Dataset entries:
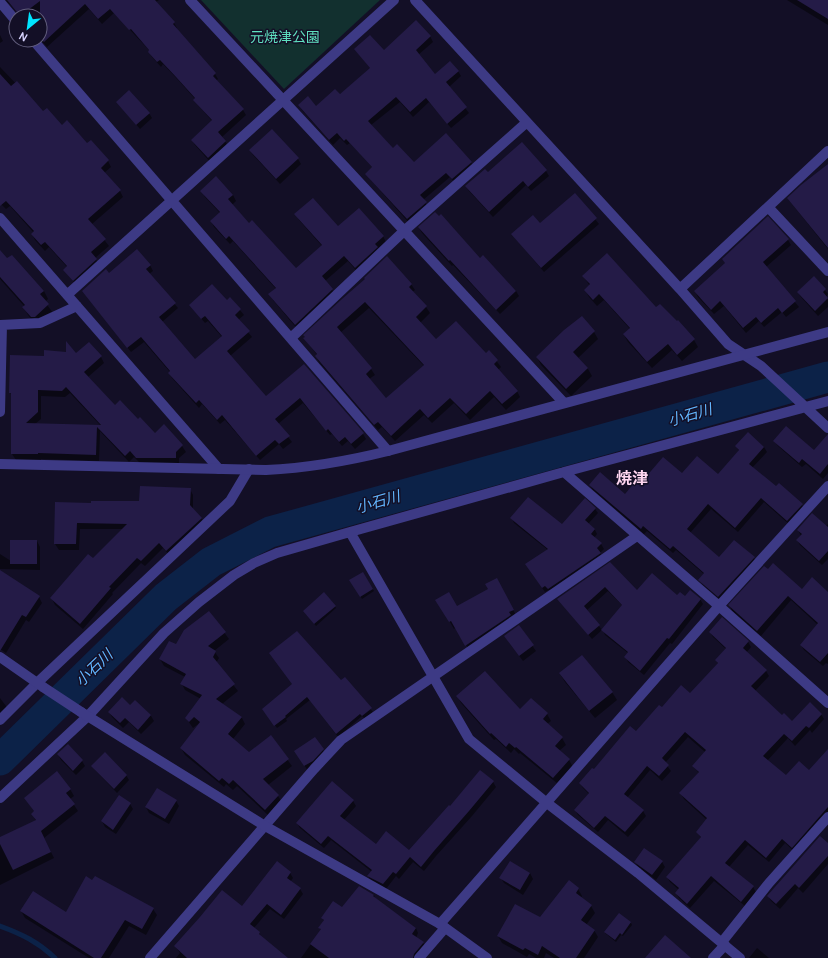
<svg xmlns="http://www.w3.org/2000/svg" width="828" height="958" font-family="Cabin,'Noto Sans JP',sans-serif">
	<rect width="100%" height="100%" fill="#130f26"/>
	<path fill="#12302f" d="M201 0H380L284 89Z"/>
	<path fill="#0007" fill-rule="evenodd" d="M6 0H159L156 2 174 23 177 28 176 29 215 74 218 79 216 81 243 110 246 115 222 137 229 147 211 163 195 145 192 140 212 121 198 105 195 100V99L180 82 163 64 161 67 152 57 149 52 150 51 114 13 102 24 89 9 47 47 40 39V16H20Z
		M787 0H828V25Z
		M0 35 3 41 0 43Z
		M430 36 433 42 418 55 435 75 458 71 461 76 449 87 469 113 451 128 429 102 413 117 400 102 371 125 393 149 414 163 471 162 474 168 455 183 450 177 423 200 429 208 410 224 370 179 367 174 373 168 350 143 347 145 340 138 333 145 302 110 299 105 316 108 339 95 371 69 355 49 384 51Z
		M0 67 43 112 108 161 111 167 104 173 120 191 123 197 92 224 109 246 95 258 100 266 77 286 64 270 67 267 49 247 45 251 35 240 32 234 34 233 10 206 6 209 0 203Z
		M117 102 149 113 152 118 140 129Z
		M250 150 298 159 301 164 280 184 253 155Z
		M828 164V249L788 199Z
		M546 171 549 176 531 191 526 185 493 217 469 191 466 186 488 174Z
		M202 191 233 195 236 201 232 205 249 224 295 269 322 246 299 220 296 214 338 228 383 236 386 242 359 274 348 261 325 281 336 295 299 331 273 300 269 294 276 289 233 241 230 244 214 227 211 221 220 213 205 197Z
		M575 195 599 224 544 272 516 239 540 225Z
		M768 218 788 240 791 245 766 267 799 307 786 317 782 312 764 327 759 321 746 333 724 306 714 314 698 297 695 291 726 264Z
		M419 228 480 259 516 291 519 296 500 314 453 265 452 266 422 233Z
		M0 252 7 260 44 291 48 299 45 302 53 313 36 325 28 315 23 307 24 306 0 279Z
		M150 265 153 271 149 274 178 308 162 322 195 361 222 337 208 321 205 323 190 305 227 301 230 298 244 315 238 320 252 337 230 356 266 397 304 366 363 434 366 439 355 449 348 441 342 446 332 434 330 435 303 403 278 424 292 442 283 449 279 444 260 460 225 420 220 424 202 404 199 408 172 378 169 373 170 372 144 342 131 352 83 291 109 275Z
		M583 276 656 308 677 323 678 321 694 340 698 347 682 361 672 350 652 368 628 342 624 335 630 329 604 300 597 306 589 297 585 290 590 286Z
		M814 277 828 294 826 297 828 300V307L818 316 801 297 798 292Z
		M411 284 415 290 412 292 426 307 430 313 420 323 436 340 486 354 489 351 501 367 498 370 517 391 520 397 506 410 494 397 470 420 454 403 432 423 424 415 395 441 382 427 378 430 319 362 316 356 317 355 305 339 343 299ZM369 308 424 366 386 399 369 379 375 375 371 369 340 333Z
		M594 332 598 339 578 358 588 369 592 376 571 396 541 365 537 357Z
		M76 354 101 357 104 363 88 377 115 406 138 421 155 434 164 426 182 446 186 452 179 458V464H141L134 457 129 462 100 431 99 461 41 459V460H16L12 454V396L10 392 45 357ZM70 393 101 426 35 424 41 419V396L65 397Z
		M774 441 814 451 828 448V473L823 479 806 464 802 467 778 446Z
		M736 446 764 447 767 452 752 468 776 488 802 505 805 510 791 526 764 502 738 532 711 509 690 533 719 558H754L757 563 722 601 703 585 700 580 704 574 676 550 673 553 647 531 644 534 593 490 590 485 625 496 639 487 682 475H718L739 451Z
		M190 489 193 495V509L202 519 205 525 170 556 163 548 145 566 141 563 112 593 113 594 83 629 55 605 52 599 93 560 123 529H80L79 550H59L55 544 92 504 140 502Z
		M595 509 598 513 588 524 595 530 597 534 594 538 601 544 604 549 600 553 603 558 552 593 549 590 545 592 529 569 548 550 514 523 512 518 563 526Z
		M828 524V559L822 565 800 545 797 540 801 536 798 530 826 526Z
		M37 541 40 547V570L0 569V554L11 561Z
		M610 564 637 592 700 599 703 604 672 644 670 643 644 675 628 662 626 657 628 653 605 635 603 630 623 606 608 591 587 610 602 630 592 639 558 599Z
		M0 571 39 597 42 603 29 622 26 620 6 653 0 649Z
		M363 573 374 591 362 599 351 580Z
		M500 586 517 617 470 652 456 627 454 629 437 600 457 607 489 590Z
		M802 590 828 593V664L826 663 823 666 804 650 801 645 818 625 791 600 761 636 732 611 730 606Z
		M335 606 336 608 316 626 305 613Z
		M209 612 229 639 214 651 219 658 216 663 238 691 222 704 242 718 245 724 233 739 249 753 270 736 292 766 268 785 278 796 282 802 269 816 237 786 233 790 226 784 224 787 185 755 181 748 201 722 193 728 186 718 201 699 185 690 182 684 185 677 164 666 160 659 176 646Z
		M519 627 536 651 523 661 508 641Z
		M710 632 748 642 751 647 746 653 766 671 769 676 755 691 782 717 793 722 821 714 824 719 812 733 810 730 795 746 788 738 767 761 786 777 809 771 828 751V815L795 852 785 843 769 862 748 845 729 867 753 887 756 892 745 906 714 881 690 908 679 898 676 893 679 890 670 882 667 877 701 838 697 832 707 820 684 799 681 794 699 773 693 766 705 752 688 737 665 763 671 771 662 781 650 770 627 798 643 811 646 816 628 837 608 820 598 832 578 815 575 810 589 794 583 788 580 783 662 708 690 694 718 664 716 660 726 649 713 637Z
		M560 674 612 692 617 700 595 718 565 682Z
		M344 678 373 712 365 719 362 716 338 737 310 700 286 719 287 721 277 728 265 712 293 684 341 682Z
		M458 697 520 711 531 699 547 714 551 721 547 724 562 738 566 745 559 751 569 760 573 767 558 784 520 753 519 754 514 749 511 753 496 739 494 740 461 703Z
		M0 698 9 710 0 719Z
		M135 701 151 716 154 721 141 734 129 722 123 728 112 717 109 712 130 706Z
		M68 745 82 761 85 766 76 775 61 760 58 754Z
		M323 750 326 755 308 771 299 757Z
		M93 766 126 775 129 780 117 793 95 770Z
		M493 782 496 787 472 816 436 856 424 871 413 862 399 879 396 876 386 889 371 881 368 876 372 872 331 840 324 848 300 828 297 823 353 801 356 806 344 820 376 845 410 852Z
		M70 789 74 796 70 799 78 811 44 838 54 858 0 885V839L36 821 32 814 35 812 25 798Z
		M176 801 179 806 169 824 149 813 146 807Z
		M130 804 133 809 116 834 105 827 102 821Z
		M828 845V864L803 893 798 888 780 909 771 901 768 896Z
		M635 862H662L665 867 656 880 638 867Z
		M290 873 293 878 290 882 300 889 303 894 284 919 270 909 254 928 259 933 262 938 286 958H176L180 953 175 946 242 908Z
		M530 873 533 879 523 895 504 883 501 878Z
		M578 889 582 896 581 898 591 906 595 913 586 925 594 930 598 937 584 958H554L546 953 544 958H536L529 954 527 957 502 943 498 936 540 918Z
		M374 895 375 899 416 928 418 933 416 938 423 943 426 948 417 958H301L321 930 320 928 324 921 322 918Z
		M153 909 157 915 146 935 129 926 109 958H89L25 918 21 911 67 914Z
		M631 923 632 925 623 936 621 935 616 942 605 933Z
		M757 948 769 958H749Z"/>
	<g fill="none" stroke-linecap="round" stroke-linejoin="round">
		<path stroke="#0c2248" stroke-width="5" d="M0 926C22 934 38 942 55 958"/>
		<path stroke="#0c2248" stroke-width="31" d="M0 760 166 597 211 562 270 532 828 377"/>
	</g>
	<path fill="#241b47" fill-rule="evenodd" d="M7 0H155L175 22 173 24 216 73 213 76 244 109 218 132 226 141 208 158 191 140 212 120 193 100 195 98 176 77 160 60 157 62 148 52 149 50 131 29 129 30 110 9 98 19 85 4 44 42 40 38V1L20 16Z
		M797 0H828V19Z
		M416 20 431 36 416 50 435 74 450 61 459 71 446 82 467 107 447 124 426 98 410 112 396 97 368 121 393 148 397 144 414 162 446 133 472 162 452 179 446 173 420 195 427 202 407 219 365 174 372 167 346 139 344 141 337 133 329 140 298 105 308 96 316 106 335 89 340 94 370 68 354 49 370 35 384 50Z
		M0 74 11 86 17 81 43 111 47 108 62 125 67 120 87 143 91 140 109 160 101 168 121 190 88 219 106 239 91 252 97 259 73 281 63 270 67 266 45 242 41 245 31 234 34 231 6 201 0 206Z
		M129 90 150 113 136 125 116 102Z
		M272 129 299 158 276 179 249 150Z
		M522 142 547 170 528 187 523 181 489 212 465 186 485 169 488 172Z
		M828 164V248L787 198 801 185Z
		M216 176 233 195 228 199 249 223 252 220 296 268 322 245 294 214 313 198 338 226 359 208 384 236 375 244 378 247 355 268 344 256 322 276 333 289 295 325 268 294 276 288 229 236 226 239 210 221 220 212 200 191Z
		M575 193 597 218 541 268 511 234 533 215 540 223Z
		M435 212 439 216 441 214 480 258 483 255 516 291 496 310 450 260 449 261 418 227Z
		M768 216 789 239 763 262 796 301 782 313 778 308 761 323 756 317 743 328 720 301 711 310 694 291 725 263 722 259Z
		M137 249 151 265 146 269 176 303 159 317 195 359 222 336 205 316 201 319 189 305 212 284 227 300 230 297 241 309 235 315 250 331 227 351 266 396 304 364 364 433 351 444 345 437 339 442 328 429 326 431 300 398 275 419 290 436 279 444 275 440 256 456 222 415 217 420 199 400 196 403 168 373 170 371 141 337 127 348 82 291 106 269 109 273Z
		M0 250 7 258 12 255 44 291 40 294 49 304 35 317H31L22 307 25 305 0 277Z
		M607 253 656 307 660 304 677 321 678 320 695 339 677 355 668 344 647 362 623 334 630 328 599 294 593 300 584 290 590 284 582 276Z
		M387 256 412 284 409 287 427 306 416 317 436 339 456 321 486 353 489 350 498 360 494 364 518 391 502 404 490 391 466 414 450 398 428 418 420 409 391 436 378 422 374 425 315 356 317 354 303 338 305 337 303 335 342 299 365 279 364 278ZM365 302 424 365 386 398 366 374 372 368 337 327Z
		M814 276 826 289 823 292 828 298 815 311 797 292Z
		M582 316 595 331 573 352 588 368 566 389 536 357 564 330Z
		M66 341 76 353 89 342 102 356 84 372 115 405 120 400 138 419 140 417 155 433 164 424 183 445 176 452V458H136L130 451 125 456 97 427 96 455 38 453V454H11V393H9L10 355 44 356V350L66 352ZM66 387 101 425 26 423 38 412V390L62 391Z
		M786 426 814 450 828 434V464L820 474 802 459 799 463 773 441Z
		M748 432 764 447 749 464 776 486 779 483 803 504 787 521 761 498 735 528 708 504 687 529 719 557 734 540 755 557 718 597 698 580 704 573 673 546 670 549 643 526 641 529 589 485 600 472 625 494 635 482 639 485 663 457 682 473 697 456 718 474 739 450 735 446Z
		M140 486 191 488 190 505 202 518 166 551 159 543 141 561 137 558 109 587 111 588 80 624 50 598 88 554 93 558 127 524 77 523 76 544H54L55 502 91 503V501H139Z
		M528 497 562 524 585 498 596 508 585 520 595 529 591 534 602 543 597 548 601 553 548 589 545 586 542 588 525 564 548 549 510 518Z
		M812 513 828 527V551L819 561 796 540 802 534 797 530Z
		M10 540H37V564H10Z
		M610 562 637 590 652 573 677 595 680 592 685 596 690 590 701 599 669 639 667 638 640 671 624 657 628 652 601 630 622 605 605 587 584 606 600 625 588 635 557 599Z
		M773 563 802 589 812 577 828 592V653L820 662 800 645 818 623 788 596 757 631 728 605 764 566 768 569Z
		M0 570 40 596 26 617 22 615 0 651Z
		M363 572 373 589 360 597 349 580Z
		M497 578 514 610 509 612 511 615 465 646 451 621 449 622 435 600 449 592 457 606 488 589 485 584Z
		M324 592 336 606 314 624 303 611Z
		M209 611 226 632 208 646 216 651 213 657 235 684 216 699 242 717 228 734 249 752 271 735 289 759 263 779 279 795 265 810 233 780 229 784 222 778 219 781 180 748 200 722 194 717 189 722 185 718 202 695 180 684 186 674 159 659 169 641 176 644 184 630Z
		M722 617 749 641 743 648 767 670 751 686 782 715 784 713 792 721 810 702 822 714 809 728 806 726 792 741 784 734 763 756 786 775 799 761 809 770 828 749V807L792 848 782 839 766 858 745 840 725 863 754 886 741 902 711 876 687 904 675 893 679 888 666 877 701 837 696 832 707 818 679 793 699 772 692 766 706 750 685 732 662 758 669 765 659 776 647 766 624 794 644 810 625 832 605 816 594 828 574 810 589 793 579 783 592 768 594 769 630 726 636 731 659 705 662 707 681 685 690 693 718 663 715 660 726 648 709 632Z
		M519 625 534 645 519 656 504 636Z
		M297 631 341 680 345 677 372 708 362 716 360 714 336 734 307 697 285 716 286 717 274 726 262 709 292 684 269 653Z
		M582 655 613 692 589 711 559 673Z
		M485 671 520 709 531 698 548 713 543 719 563 737 555 746 570 759 553 778 516 747 515 748 509 743 506 747 491 733 490 734 456 696Z
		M122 697 130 705 135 700 151 715 138 730 125 718 120 723 108 712Z
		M315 737 324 749 313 761 304 766 294 751Z
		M68 744 83 760 73 771 57 754Z
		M105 752 127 775 114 789 91 766Z
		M480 770 494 781 469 811 434 851 421 867 410 857 396 874 393 872 383 884 367 876 372 870 328 836 321 844 296 823 332 781 354 800 340 816 376 844 386 831 409 850 449 805 450 806Z
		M57 771 71 789 66 793 75 804 41 831 51 852 13 870 0 844V837L36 820 31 814 34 811 24 798Z
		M157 788 177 800 165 819 145 807Z
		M119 795 131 803 113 830 101 821Z
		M820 836 828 843V856L799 888 795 884 776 904 767 896Z
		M644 848 663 861 652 875 634 862Z
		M277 861 291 872 287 878 301 888 281 915 267 904 250 924 260 932 259 934 288 958H187L174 946 200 917 222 890 242 906Z
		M510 861 530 873 520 890 499 878Z
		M86 876 92 880 95 876 154 908 142 929 125 920 101 958H94L20 911 33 891 66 912Z
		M569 880 579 888 576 893 592 905 581 920 595 930 576 958H560L542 946 538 955 525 948 523 950 497 936 515 904 540 917Z
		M359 886 374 895 373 896 416 928 412 934 424 942 414 954 413 958H329L310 944 321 929 318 928 324 920 321 918 333 901 342 907Z
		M619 913 631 922 622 935 620 933 615 940 604 932Z
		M665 935 691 958H645Z"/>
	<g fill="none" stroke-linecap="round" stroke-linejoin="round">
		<path stroke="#3d3a85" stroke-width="10" d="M190 0 564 403
			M415 0 680 289 728 344 761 366 828 428
			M0 2 16 21
			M33 40 388 451
			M768 207 828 271
			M0 218 219 469
			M680 289 828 151
			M67 295 394 0
			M0 325 40 323 77 306
			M291 338 404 231 527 122
			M0 412 2 325
			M564 472 719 606 828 703
			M350 532 469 739 547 803 638 873 740 958
			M43 687 81 712
			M0 720 37 683 230 501 249 469
			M0 798 88 716 164 633 199 602 234 575 254 563 277 553 350 532 564 472 828 401
			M440 924 719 606 828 486
			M722 942 769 883 828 817
			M150 958 314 769 341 740 637 536
			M419 958 445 928
			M713 958 725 945"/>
		<path stroke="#3d3a85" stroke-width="10" d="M0 464 266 470C308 468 348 461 388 451L828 332
			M0 657 43 687
			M81 712 265 826 440 924 487 958"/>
	</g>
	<g text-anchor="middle" stroke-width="3" stroke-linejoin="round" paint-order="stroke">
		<g font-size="14" fill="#5fe0c0" stroke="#130f26">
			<text x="285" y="42">元焼津公園</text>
		</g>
		<g font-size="15" font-style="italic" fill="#62b6ff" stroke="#130f26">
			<text transform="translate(690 415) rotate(-16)" y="5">小石川</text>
			<text transform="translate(378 502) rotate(-16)" y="5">小石川</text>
			<text transform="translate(94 668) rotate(-44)" y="5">小石川</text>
		</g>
		<g font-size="16" font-weight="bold" fill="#ffd6f0" stroke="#130f26">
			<text x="632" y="484">焼津</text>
		</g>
	</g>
	<g transform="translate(28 28) rotate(209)"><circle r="19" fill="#130f26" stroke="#625e7d"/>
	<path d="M0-3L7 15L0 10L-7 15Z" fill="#00e5ff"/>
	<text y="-6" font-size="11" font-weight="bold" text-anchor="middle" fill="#d9d4ff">N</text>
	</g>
</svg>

_Task statement_:
Reproduce exactly, with nothing added, the lines from the one that contains "M415 0 680 289 728 344 761 366 828 428" to the end of the data.

_Response below_:
			M415 0 680 289 728 344 761 366 828 428
			M0 2 16 21
			M33 40 388 451
			M768 207 828 271
			M0 218 219 469
			M680 289 828 151
			M67 295 394 0
			M0 325 40 323 77 306
			M291 338 404 231 527 122
			M0 412 2 325
			M564 472 719 606 828 703
			M350 532 469 739 547 803 638 873 740 958
			M43 687 81 712
			M0 720 37 683 230 501 249 469
			M0 798 88 716 164 633 199 602 234 575 254 563 277 553 350 532 564 472 828 401
			M440 924 719 606 828 486
			M722 942 769 883 828 817
			M150 958 314 769 341 740 637 536
			M419 958 445 928
			M713 958 725 945"/>
		<path stroke="#3d3a85" stroke-width="10" d="M0 464 266 470C308 468 348 461 388 451L828 332
			M0 657 43 687
			M81 712 265 826 440 924 487 958"/>
	</g>
	<g text-anchor="middle" stroke-width="3" stroke-linejoin="round" paint-order="stroke">
		<g font-size="14" fill="#5fe0c0" stroke="#130f26">
			<text x="285" y="42">元焼津公園</text>
		</g>
		<g font-size="15" font-style="italic" fill="#62b6ff" stroke="#130f26">
			<text transform="translate(690 415) rotate(-16)" y="5">小石川</text>
			<text transform="translate(378 502) rotate(-16)" y="5">小石川</text>
			<text transform="translate(94 668) rotate(-44)" y="5">小石川</text>
		</g>
		<g font-size="16" font-weight="bold" fill="#ffd6f0" stroke="#130f26">
			<text x="632" y="484">焼津</text>
		</g>
	</g>
	<g transform="translate(28 28) rotate(209)"><circle r="19" fill="#130f26" stroke="#625e7d"/>
	<path d="M0-3L7 15L0 10L-7 15Z" fill="#00e5ff"/>
	<text y="-6" font-size="11" font-weight="bold" text-anchor="middle" fill="#d9d4ff">N</text>
	</g>
</svg>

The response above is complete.